Le programme annonçait « Radu Lupu et Beethoven, une soirée rare, riche en émotion ». Et la soirée l'a été, certainement moins pour ce qu’elle proclamait que par le grand écart qu’elle a imposé au public genevois.
L’affiche couronnait d’avance Radu Lupu mais c'est le chef israëlien Lahav Shani qui a impressionné le plus. Quant à la biographie de ce jeune prodige, signalons simplement qu’il a obtenu un premier prix au Concours Gustav Mahler de Bamberg à 24 ans, qu’à 29 il a repris les rennes du Philarmonique de Rotterdam, et qu’à 31 il succèdera à Zubin Mehta à la tête du Philarmonique d’Israël. D’entrée de jeu on ne peut que constater une direction pléthorique, généreuse, à la limite de la saturation des indications. Mais l’énergie et le talent sont là et les années viendront épurer cette jeunesse éruptive.
Le programme débute par le Quatrième Concerto de Beethoven qui charme par sa forme assez classique, réservant néanmoins de beaux emportements romantiques, en particulier dans le mouvement lent qui impressionne par son atmosphère nostalgique et au bord du gouffre.Le jeune Maestro Lahav Shani va offrir un bel écrin orchestral au piano de Radu Lupu. La flûte de Sara Rumer et le basson d’Afonso Venturieri s’accordent à merveille, même si on note un hautbois quelque peu effacé. Le chef soigne les lignes, tempère les timbres, lime un peu les angles avec, pour résultat, un Beethoven qu’on pourra qualifier de sage.

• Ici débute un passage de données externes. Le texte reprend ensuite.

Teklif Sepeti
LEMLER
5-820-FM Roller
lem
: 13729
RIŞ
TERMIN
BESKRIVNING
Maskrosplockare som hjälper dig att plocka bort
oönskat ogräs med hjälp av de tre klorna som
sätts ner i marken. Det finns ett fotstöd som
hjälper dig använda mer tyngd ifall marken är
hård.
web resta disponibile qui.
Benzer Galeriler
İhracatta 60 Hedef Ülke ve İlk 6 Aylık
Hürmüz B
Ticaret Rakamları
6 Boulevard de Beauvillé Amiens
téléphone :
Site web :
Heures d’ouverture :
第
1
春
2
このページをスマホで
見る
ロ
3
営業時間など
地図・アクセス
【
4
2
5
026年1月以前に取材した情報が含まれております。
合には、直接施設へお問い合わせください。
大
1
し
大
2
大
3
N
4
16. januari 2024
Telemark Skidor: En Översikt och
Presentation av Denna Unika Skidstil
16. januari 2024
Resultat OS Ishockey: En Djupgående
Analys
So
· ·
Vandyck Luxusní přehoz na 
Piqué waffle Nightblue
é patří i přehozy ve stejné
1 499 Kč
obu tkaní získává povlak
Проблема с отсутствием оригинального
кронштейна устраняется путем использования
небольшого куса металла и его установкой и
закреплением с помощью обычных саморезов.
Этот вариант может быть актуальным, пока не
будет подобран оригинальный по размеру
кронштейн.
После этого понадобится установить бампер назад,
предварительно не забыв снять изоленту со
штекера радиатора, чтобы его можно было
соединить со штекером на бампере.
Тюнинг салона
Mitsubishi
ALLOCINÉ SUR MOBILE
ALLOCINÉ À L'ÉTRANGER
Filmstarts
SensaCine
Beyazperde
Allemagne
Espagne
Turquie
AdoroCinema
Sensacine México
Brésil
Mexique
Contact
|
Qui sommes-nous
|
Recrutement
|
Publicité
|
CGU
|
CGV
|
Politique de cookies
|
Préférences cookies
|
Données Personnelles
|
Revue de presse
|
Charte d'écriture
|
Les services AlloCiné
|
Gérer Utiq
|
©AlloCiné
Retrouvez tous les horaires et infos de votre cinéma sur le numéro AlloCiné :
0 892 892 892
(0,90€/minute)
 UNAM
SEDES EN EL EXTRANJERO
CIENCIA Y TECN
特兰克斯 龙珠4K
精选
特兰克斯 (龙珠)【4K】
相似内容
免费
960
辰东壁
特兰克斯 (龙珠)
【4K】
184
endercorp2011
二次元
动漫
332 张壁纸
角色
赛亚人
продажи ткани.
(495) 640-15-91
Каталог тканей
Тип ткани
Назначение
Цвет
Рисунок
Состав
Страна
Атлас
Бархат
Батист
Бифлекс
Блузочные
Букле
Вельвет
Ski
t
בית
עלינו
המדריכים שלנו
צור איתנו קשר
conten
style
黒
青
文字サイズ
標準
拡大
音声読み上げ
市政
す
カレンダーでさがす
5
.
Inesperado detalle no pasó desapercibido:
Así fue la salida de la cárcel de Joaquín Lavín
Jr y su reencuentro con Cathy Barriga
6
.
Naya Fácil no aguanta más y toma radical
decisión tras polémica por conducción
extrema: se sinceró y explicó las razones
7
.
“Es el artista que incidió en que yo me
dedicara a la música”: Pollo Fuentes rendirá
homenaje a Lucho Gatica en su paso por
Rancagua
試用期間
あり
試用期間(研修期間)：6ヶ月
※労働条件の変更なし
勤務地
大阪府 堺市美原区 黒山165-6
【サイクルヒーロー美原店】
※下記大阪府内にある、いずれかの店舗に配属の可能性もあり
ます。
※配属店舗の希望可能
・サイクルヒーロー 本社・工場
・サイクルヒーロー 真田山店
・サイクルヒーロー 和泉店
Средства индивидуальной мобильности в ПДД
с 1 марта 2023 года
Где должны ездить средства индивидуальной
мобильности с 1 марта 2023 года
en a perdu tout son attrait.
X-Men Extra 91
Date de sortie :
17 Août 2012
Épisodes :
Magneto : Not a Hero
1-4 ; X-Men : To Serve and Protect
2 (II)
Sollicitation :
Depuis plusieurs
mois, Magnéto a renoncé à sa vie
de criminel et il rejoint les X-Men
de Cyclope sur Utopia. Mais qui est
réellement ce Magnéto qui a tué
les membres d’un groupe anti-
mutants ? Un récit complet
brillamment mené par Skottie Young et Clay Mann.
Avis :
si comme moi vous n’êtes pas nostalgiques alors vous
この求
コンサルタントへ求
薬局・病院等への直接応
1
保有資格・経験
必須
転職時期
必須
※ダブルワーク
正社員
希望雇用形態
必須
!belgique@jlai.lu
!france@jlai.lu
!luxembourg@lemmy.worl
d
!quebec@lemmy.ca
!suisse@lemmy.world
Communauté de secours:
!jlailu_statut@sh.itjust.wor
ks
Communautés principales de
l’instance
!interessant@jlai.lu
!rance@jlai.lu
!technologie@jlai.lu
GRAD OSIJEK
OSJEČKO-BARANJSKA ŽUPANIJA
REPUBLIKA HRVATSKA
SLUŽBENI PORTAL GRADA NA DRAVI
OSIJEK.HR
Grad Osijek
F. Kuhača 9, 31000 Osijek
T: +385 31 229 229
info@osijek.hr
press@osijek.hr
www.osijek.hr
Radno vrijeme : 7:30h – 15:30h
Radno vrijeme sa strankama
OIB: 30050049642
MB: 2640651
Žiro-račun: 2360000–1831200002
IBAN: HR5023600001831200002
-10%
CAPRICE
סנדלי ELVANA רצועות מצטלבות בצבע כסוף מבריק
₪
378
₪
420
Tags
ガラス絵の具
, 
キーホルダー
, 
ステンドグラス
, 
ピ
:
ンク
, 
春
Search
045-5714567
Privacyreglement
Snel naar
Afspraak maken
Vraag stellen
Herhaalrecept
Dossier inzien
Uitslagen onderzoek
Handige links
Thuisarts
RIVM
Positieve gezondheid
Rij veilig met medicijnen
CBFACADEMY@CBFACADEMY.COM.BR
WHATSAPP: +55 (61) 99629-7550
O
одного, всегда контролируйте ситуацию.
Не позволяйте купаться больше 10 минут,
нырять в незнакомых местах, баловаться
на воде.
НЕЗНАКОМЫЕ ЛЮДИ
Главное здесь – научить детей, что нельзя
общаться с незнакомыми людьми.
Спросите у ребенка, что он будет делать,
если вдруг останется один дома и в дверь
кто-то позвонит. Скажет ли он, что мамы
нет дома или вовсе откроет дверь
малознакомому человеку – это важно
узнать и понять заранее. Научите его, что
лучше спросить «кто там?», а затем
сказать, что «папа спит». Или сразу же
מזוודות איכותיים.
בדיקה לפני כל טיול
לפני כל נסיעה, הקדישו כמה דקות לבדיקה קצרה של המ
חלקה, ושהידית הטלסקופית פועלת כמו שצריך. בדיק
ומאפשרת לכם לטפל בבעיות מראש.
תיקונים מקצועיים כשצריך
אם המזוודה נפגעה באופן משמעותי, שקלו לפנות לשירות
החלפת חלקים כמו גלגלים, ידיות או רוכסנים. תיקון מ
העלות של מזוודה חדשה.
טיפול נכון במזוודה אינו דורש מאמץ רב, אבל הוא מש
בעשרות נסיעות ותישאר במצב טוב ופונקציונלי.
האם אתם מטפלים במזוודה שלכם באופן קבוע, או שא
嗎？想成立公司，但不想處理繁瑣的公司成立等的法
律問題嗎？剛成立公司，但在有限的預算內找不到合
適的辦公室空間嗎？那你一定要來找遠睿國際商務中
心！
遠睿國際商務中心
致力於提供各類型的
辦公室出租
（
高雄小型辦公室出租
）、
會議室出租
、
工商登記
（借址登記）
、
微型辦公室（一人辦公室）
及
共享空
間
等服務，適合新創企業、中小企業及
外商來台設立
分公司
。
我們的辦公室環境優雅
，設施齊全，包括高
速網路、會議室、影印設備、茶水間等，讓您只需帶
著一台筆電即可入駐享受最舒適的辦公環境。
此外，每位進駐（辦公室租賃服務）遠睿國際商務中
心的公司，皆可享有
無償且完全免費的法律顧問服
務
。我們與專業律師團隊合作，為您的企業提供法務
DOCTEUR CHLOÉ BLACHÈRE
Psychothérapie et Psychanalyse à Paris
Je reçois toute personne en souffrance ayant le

Mais si la mayonnaise semble peu ferme, c’est certainement que le pianiste auréole son discours d’un sfumato diffus : les lignes sont souples, les phrasés ductiles, mais tout cela manque de caractère. Bien sûr, une apparition de Radu Lupu, c’est convoquer une myriade de souvenirs, de gravures célèbres de la maison Decca, notamment des Schubert, et souligner la belle sonorité qui le caractérise avec un contrôle assidu des équilibres entre main droite et main gauche. Ces qualités restent perceptibles, mais peu à peu une gêne s’installe : comme il est difficile de voir un être aimé en difficulté. Nonobstant quelques dérapages, on reste interdit devant un tel flottement.